The orchestrator and workers also coordinate through stored Redis data.

Important keys:

test:state: current lifecycle state
test:epoch: current test epoch
workers: set of registered workers
users: set of assigned users
resources: hash of declared resource counters

Worker-specific keys:

worker:<worker_id>:status: heartbeat and health hash
worker:<worker_id>:users: assigned users set
worker:<worker_id>:active_users: currently running VUs set

User-specific keys:

user:<user_id>: assigned worker, status, and update timestamp

Resource-specific keys:

resource:<name>:available: available resource ids set
resource:<name>:pool_loaded_count: local pool sync watermark
resource:<name>:<resource_id>: resource payload

Worker heartbeat protocol

Workers periodically publish their health into:

worker:<worker_id>:status

This hash includes:

status
last_heartbeat
cpu_percent
rss_bytes
memory_percent
total_ram_bytes

The orchestrator uses this data to determine which workers are alive and eligible for orchestration decisions.

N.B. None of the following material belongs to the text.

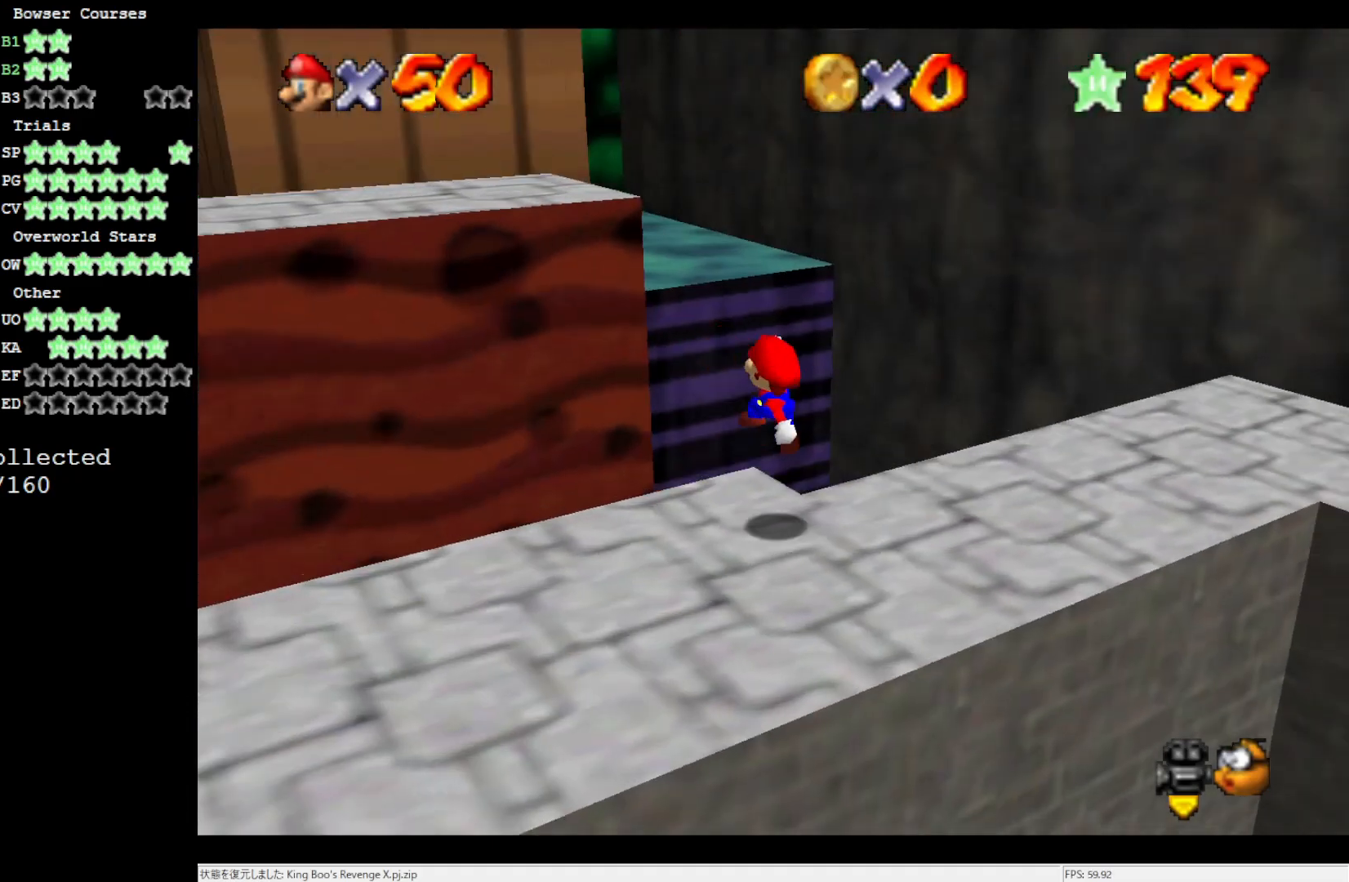
{"buttons": ["A"], "left_stick": "right", "events": [[200, "A", "down"], [500, "left_stick", "right"]]}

3. Metrics and timeline streams

Workers append runtime metrics to Redis streams:

metric:<metric_id>

The orchestrator also writes a users timeline stream:

users:timeline

Those streams are used for the UI and aggregated monitoring views.

User assignment model

User placement is orchestrated centrally:

orchestrator selects alive workers
users are assigned round-robin across that worker snapshot
assignment is stored in Redis before or alongside worker command delivery
worker starts or stops VU tasks based on received commands

flowchart TD
    A["Target users"] --> B["Alive workers snapshot"]
    B --> C["Round-robin allocation"]
    C --> D["Write user:<id> assignment"]
    D --> E["Publish add_user to worker channel"]
    E --> F["Worker spawns VU task"]
    F --> G["Worker marks user active"]

Resource coordination

Resources are also synchronized through Redis rather than direct worker-to-worker coordination.

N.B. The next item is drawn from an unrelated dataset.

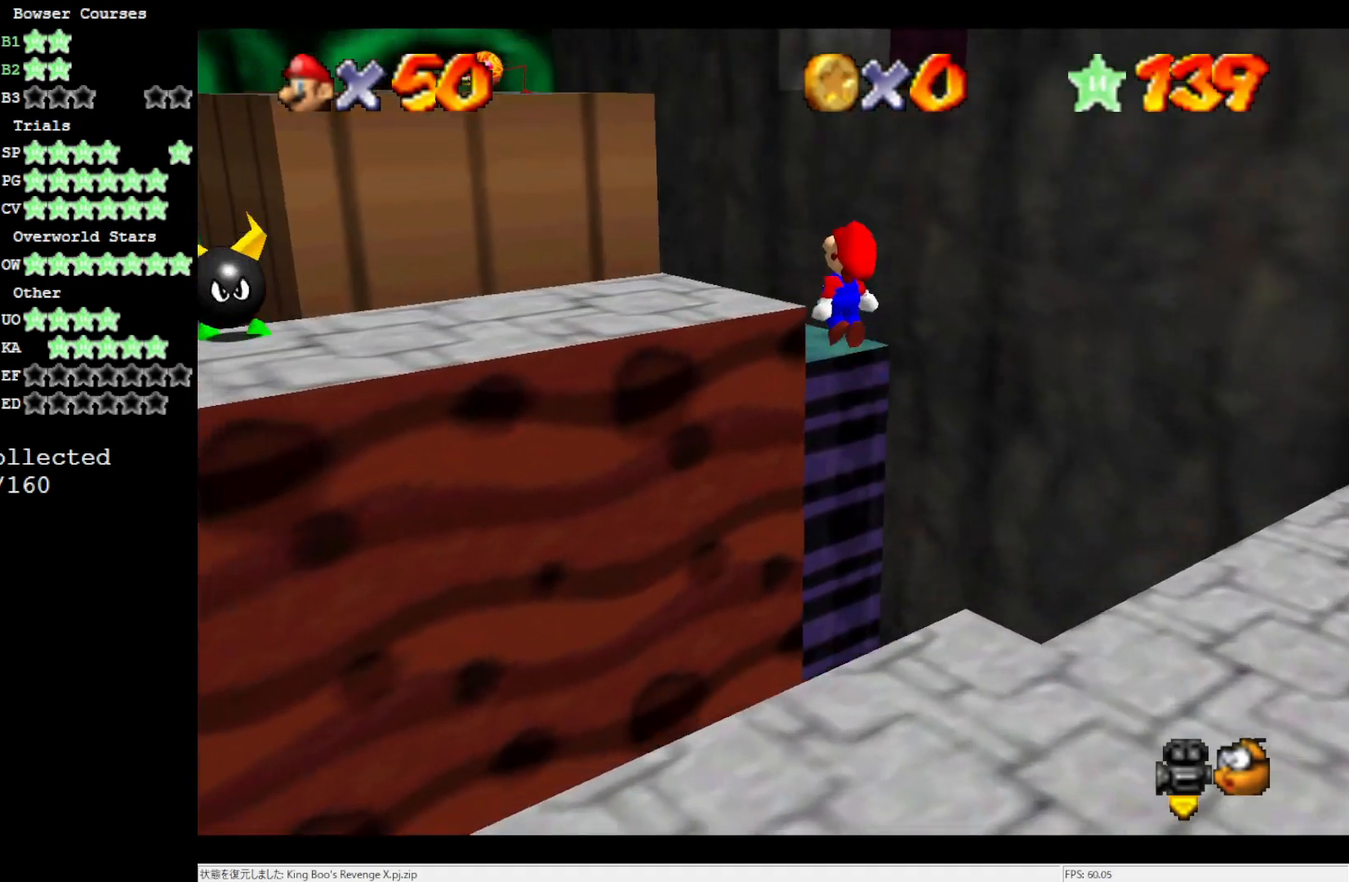
{"buttons": [], "left_stick": "center", "events": [[167, "B", "down"], [200, "left_stick", "center"], [283, "A", "up"], [283, "B", "up"], [283, "left_stick", "up-left"], [333, "left_stick", "center"]]}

orchestrator stores the total resource count in resources
resource payloads are stored under resource:<name>:<id>
workers lazily sync available ids into resource:<name>:available
a worker acquires a resource with SPOP
a worker releases a resource with SADD

This gives global uniqueness across the cluster as long as Redis remains the single coordination point.